C’est à ce moment-là que la ligne se coupe, me laissant seul avec mes yeux pour pleurer. J’ai bloqué ma carte, appelé ma banque, je me suis rendu au poste de police pour porter plainte et j'ai changé tous mes mots de passe. Ni Postfinance ni mon assurance ne peuvent me rembourser, puisque le fait d’avoir effectué moi-même un virement, malgré une manipulation psychologique par un tiers, n’est pas pris en compte.

Pendant ce temps, sur mon compte:

Le montant est resté quatre jours en attente, mais personne ne peut rien faire.
Le montant est resté quatre jours en attente, mais personne ne peut rien faire.Image: watson

K Kiosk, de son côté, indique que l’achat a déjà été effectué et que l'entreprise ne peut rien faire. Un dédouanement systématique: les cartes-cadeaux volées sont utilisées bien avant que l’entreprise alertée puisse réagir. Etant donné que la seule option pour les contacter est un chatbot et un e-mail, l’escroc a largement le temps de mener sa funeste tâche avant que l’entreprise ne puisse intervenir.

Un système bien rodé

Vendre des cartes cadeaux en ligne permet à toute personne disposant d'une adresse e-mail et d'une carte de crédit de convertir de l'argent en cartes de cryptomonnaie ou prépayées, sans laisser de trace. Grâce à des bons comme Paysafe, elle offre un moyen de paiement anonyme, qui peut ensuite être transformé en argent en revendant les bons ou en les utilisant directement. Une méthode particulièrement pratique pour escroquer des victimes ou blanchir de l'argent en étant invisible.

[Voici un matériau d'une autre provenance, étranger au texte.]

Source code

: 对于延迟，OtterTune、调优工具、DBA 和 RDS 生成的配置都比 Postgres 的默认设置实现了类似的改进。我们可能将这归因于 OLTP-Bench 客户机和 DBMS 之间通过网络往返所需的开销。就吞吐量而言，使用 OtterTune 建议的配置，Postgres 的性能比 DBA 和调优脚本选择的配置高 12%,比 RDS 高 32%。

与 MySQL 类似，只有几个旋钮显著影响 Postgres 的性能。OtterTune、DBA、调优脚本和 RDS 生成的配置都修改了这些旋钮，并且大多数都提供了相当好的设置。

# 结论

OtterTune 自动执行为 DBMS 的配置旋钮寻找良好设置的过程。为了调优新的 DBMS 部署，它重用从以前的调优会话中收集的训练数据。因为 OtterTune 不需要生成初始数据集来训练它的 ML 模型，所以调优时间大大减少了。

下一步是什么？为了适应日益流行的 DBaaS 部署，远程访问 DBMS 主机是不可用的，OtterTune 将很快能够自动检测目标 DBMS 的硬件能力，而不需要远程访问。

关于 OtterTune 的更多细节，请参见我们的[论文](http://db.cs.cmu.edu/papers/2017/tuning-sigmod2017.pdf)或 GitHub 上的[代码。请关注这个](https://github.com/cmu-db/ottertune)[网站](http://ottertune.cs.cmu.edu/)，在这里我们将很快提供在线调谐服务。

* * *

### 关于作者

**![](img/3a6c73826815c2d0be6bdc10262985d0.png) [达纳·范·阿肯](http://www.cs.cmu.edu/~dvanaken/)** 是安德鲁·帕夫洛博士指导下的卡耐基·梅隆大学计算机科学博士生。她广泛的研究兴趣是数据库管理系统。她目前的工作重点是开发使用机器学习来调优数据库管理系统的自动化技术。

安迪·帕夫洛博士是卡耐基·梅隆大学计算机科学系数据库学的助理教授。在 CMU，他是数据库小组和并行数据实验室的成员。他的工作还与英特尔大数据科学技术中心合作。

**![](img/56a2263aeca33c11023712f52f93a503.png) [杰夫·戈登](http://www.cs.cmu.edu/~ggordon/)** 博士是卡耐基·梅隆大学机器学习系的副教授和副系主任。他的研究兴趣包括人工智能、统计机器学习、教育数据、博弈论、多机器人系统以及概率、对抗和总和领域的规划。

Ce que la vie m’aura appris? L’imprudence découle de la responsabilité individuelle: si quelqu’un pointe une arme sur vous et vous fait appuyer sur la gâchette sans que vous vous en rendiez compte, on considérera vraisemblablement cela comme un suicide, vous serez responsable de votre propre mort. Quant à ma plainte, j’espère que la cyberpolice arrêtera le filou qui m’a détroussé, mais j’ai quelques doutes. L’ensemble du système semble avoir un train de retard face aux menaces numériques. Internet est une vaste partie de Loups-garous et un villageois de plus s'est fait avoir. Cela n'arrive pas qu'aux autres.